[SciPy-dev] Tri-diagonal LAPACK Routines - Shall I interface them?
Benny Malengier
benny.malengier@gmail....
Sat Dec 5 03:42:44 CST 2009
2009/12/5 Simon Clift <ssclift@gmail.com>:
> On Wednesday 02 December 2009 15:48:53 David Warde-Farley wrote:
>> On 2-Dec-09, at 3:43 AM, Benny Malengier wrote:
>> > would be a type of sparse matrix one can manipulate. T
>> Note that converting to CSR and then adding elements would probably be
>> an inefficient way to do it.
>
> Yes, a tridiagonal matrix usually arises from 1D problems and finite
> differences for advection diffusion problems (which I need to solve). Usually
> those kind of Newtonian problems are positive definite so you can LU factorize
> without pivoting. My problem is particularly well conditioned, so I'm
> interested in that, done at top speed.
I do the same but with 3 components and a moving interface boundary.
So then it is banded + an entry in the last column for the interface.
So my remark was about having code for the non-moving interface
boundary which would be banded (or with one component tridiagonal),
but when you move to a moving boundary (Landau transformation applied,
so the grid is moving with the internal grid fixed over the (0,1)
interval), you could take the code written for the banded system, and
just add the one column. To have such code, you would need to be able
to change from an implementation of a sparse banded matrix class to a
CSR sparse matrix, without the need to change the rest of the code.
Well, I did not work any details so perhaps it would not be that easy,
but that is the background of my request for having banded/tridiag as
type of sparse matrices.
> Banded usually arises from 2D,3D finite differences on regular grids. That
> structure lends itself to multiplying out bands using vector routines. That
> can be particularly efficient when you are building linear systems where the
> coefficients are changing or non-linear.

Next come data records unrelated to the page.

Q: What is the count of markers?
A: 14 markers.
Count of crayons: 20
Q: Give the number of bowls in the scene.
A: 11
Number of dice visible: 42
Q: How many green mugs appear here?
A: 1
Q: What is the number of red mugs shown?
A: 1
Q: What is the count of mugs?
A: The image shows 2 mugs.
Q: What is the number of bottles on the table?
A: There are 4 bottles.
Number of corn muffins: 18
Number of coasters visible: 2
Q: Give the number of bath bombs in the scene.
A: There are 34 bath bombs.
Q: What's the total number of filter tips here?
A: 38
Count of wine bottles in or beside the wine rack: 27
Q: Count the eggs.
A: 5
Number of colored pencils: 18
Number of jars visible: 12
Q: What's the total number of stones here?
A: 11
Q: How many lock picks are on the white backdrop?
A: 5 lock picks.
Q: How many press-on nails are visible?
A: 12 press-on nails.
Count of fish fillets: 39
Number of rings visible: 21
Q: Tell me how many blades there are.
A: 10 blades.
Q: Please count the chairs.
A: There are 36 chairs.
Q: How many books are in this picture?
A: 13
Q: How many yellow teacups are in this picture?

I don't follow here. If you have 2D nxn grid, then the bands are one
off the diagonal, and then n off the diagonal. The banded matrix
implementations don't allow for this as they are a fixed number of
lower and upper diagonals, so you need to use csr sparse matrix also
here, no? One could make a generic banded matrix implementation on top
of csr as I suggested, in which you say beforehand what specific off
diagonals can have values. That would be nice to do 2D/3D method of
lines.
By coincidence, I just have a mailing thread in the sundials user list
about such a thing:
http://old.nabble.com/Re%3A-CVODE-SUNDIALS-Feature-Wish-%3A-operator-splitting-td26645909.html
I obtained a private reply of a person who extended CVODE to work on
the sparse matrix class of the Meschach C library with the specific
goal of doing 2D/3D method of lines on top of CVODE.
Anyway, if you actually do convection-diffusion of one component, then
I would advise you to use CVODE, or via the pysundials package, or via
the higher level abstraction scikits.odes I wrote (am writing), I
don't think a tridiag solver will be able to beat an adaptive time
stepping BDF scheme. I have done that extensively, also with added
algebraic condition on mass conservation, with great results.
Benny
> CSR is most useful on irregular grids, as already noted.
>
> Each has got its use and changing formats, especially if the problems are
> large and time is of the essence, is usually a bad idea.